Australian electronics company Geek Ammo has caught the attention of close to 1500 backers on Kickstarter just four days after its launch, nearly exceeding its goal of $25,000 by four times.
Its product, called MicroView, is a chip-sized Arduino OLED (light emitting diode display). Arduino is a hugely popular “open-source electronics prototyping platform based on flexible, easy-to-use hardware and software”. It is commonly used in robotics and the Internet of Things.
What makes the tiny MicroView so revolutionary is that it’s the first Arduino compatible board that let’s you know what it’s thinking without the need to connect it to a computer, something that was necessary up until now.
The OLED display can then be used to create games, smiley faces, dashboards or just about anything that designers can come up with.
A short video on its Kickstarter campaign looks at a number of ways Microview can be used.
The founders originally came up with a pin that lights up so users would know the Arduino was working, but this new product takes the idea a whole lot further.
Geek Ammo CEO Marcus Schappi, formerly at Ninja Blocks, says the products is “for geeks” who play with Arduino, including artists, designers, hobbyists and would make it much easier for teachers working in electronics and robotics.

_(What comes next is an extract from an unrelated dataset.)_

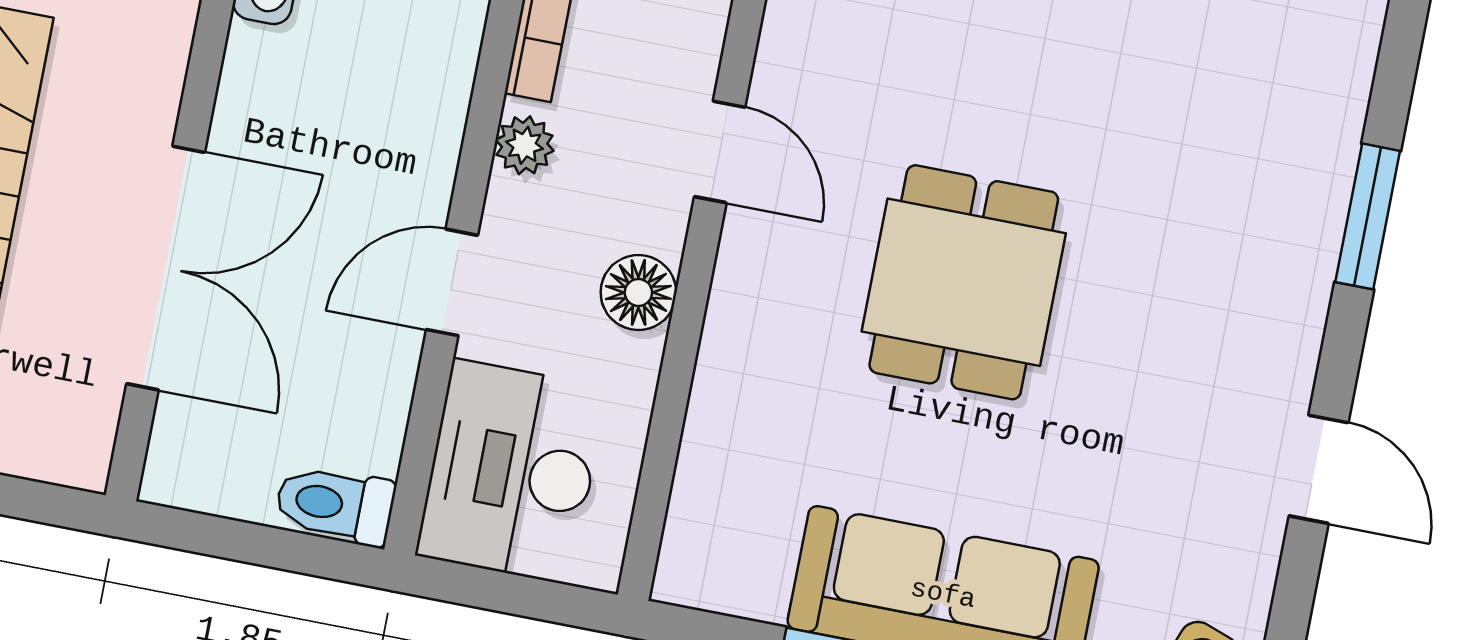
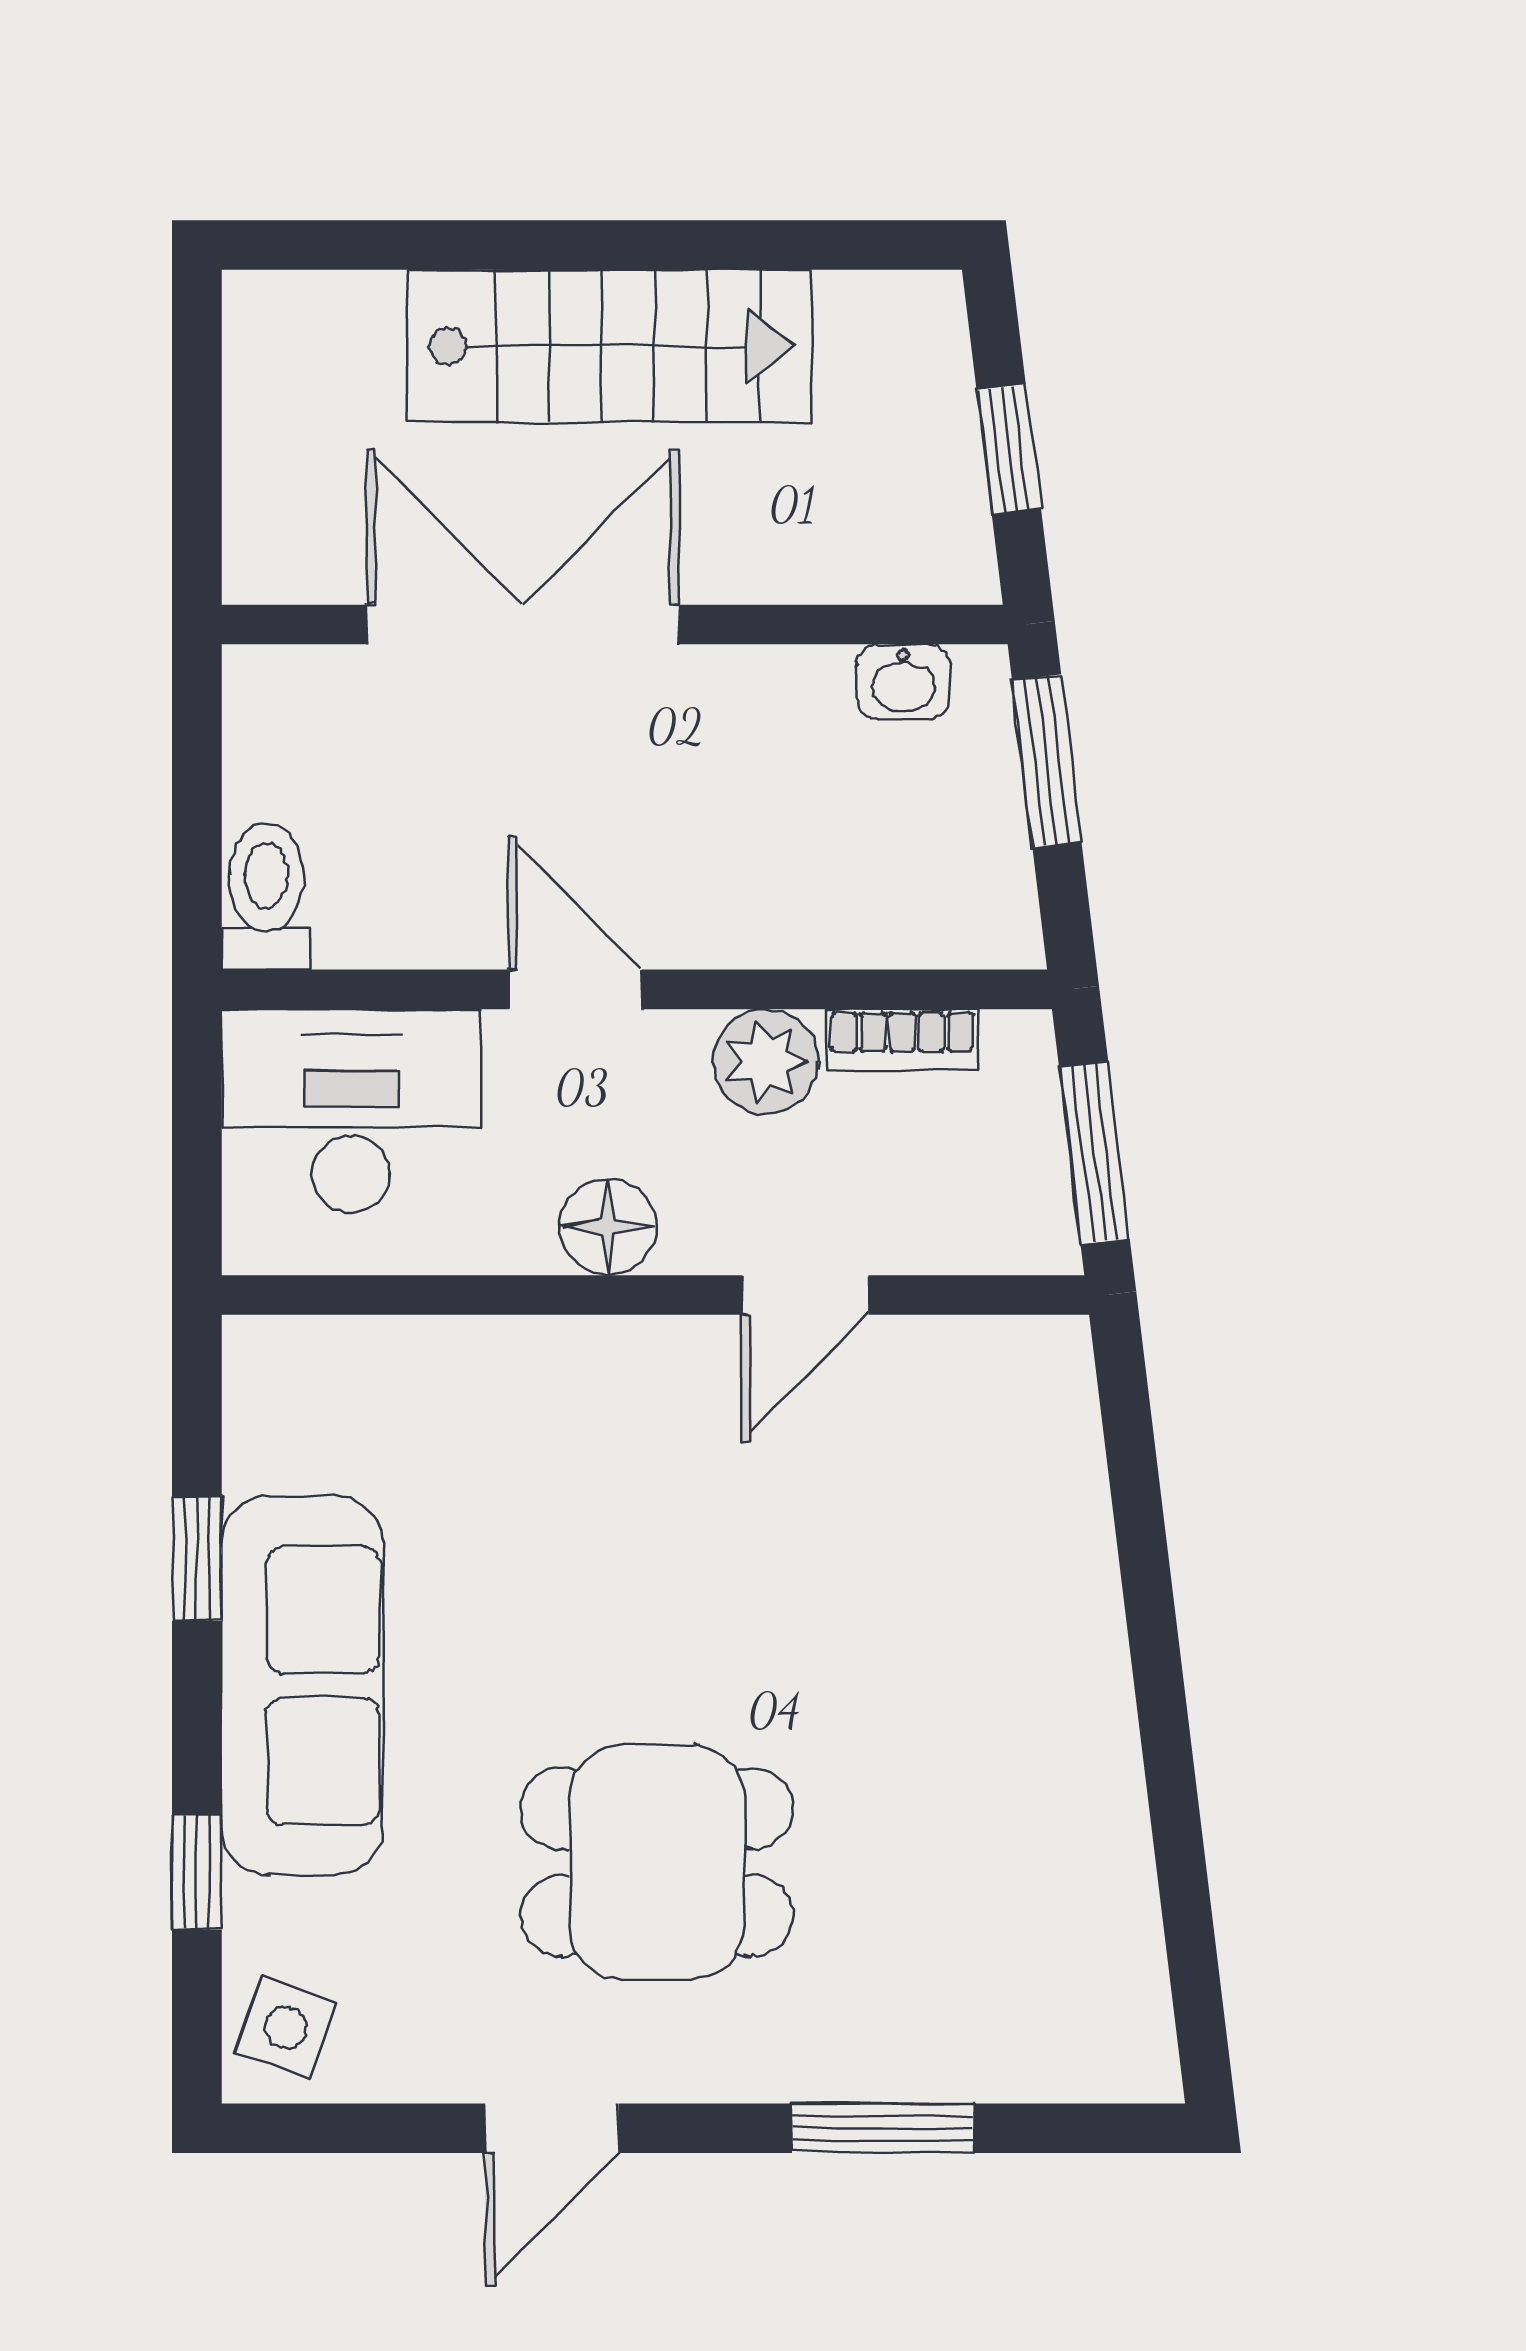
plant: (525, 145) -> (766, 1062), width x1.38, depth x1.38
double door: (166, 268) -> (523, 625), swing flipped
dining table: (964, 282) -> (657, 1862), moved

By being able to do big runs with Kickstarter funds, Geek Ammo hopes to keep the cost of the MicroView down to $45 (including worldwide shipping).
Schappi says it was important to keep MicroView affordable so it remained accessible to artists, designers, educators, inventors, engineers.
He says Geek Ammo would like to be able to create about four Arduino products a year. At the moment his preference is to bootstrap the company rather than take investment.
If you’re still wondering what Arduino can do, meet Pinokio, brought alive by servomotors and an Arduino to a desk lamp:
From its creators:
“Pinokio is an exploration into the expressive and behavioural potentials of robotic computing. Customized computer code and electronic circuit design imbues Pinokio with the ability to be aware of its environment, especially people, and to expresses a dynamic range of behaviour. As it negotiates its world, we the human audience can see that Lamp shares many traits possessed by animals, generating a range of emotional sympathies. In the end we may ask: Is Pinokio only a lamp? – a useful machine? Perhaps we should put the book aside and meet a new friend.”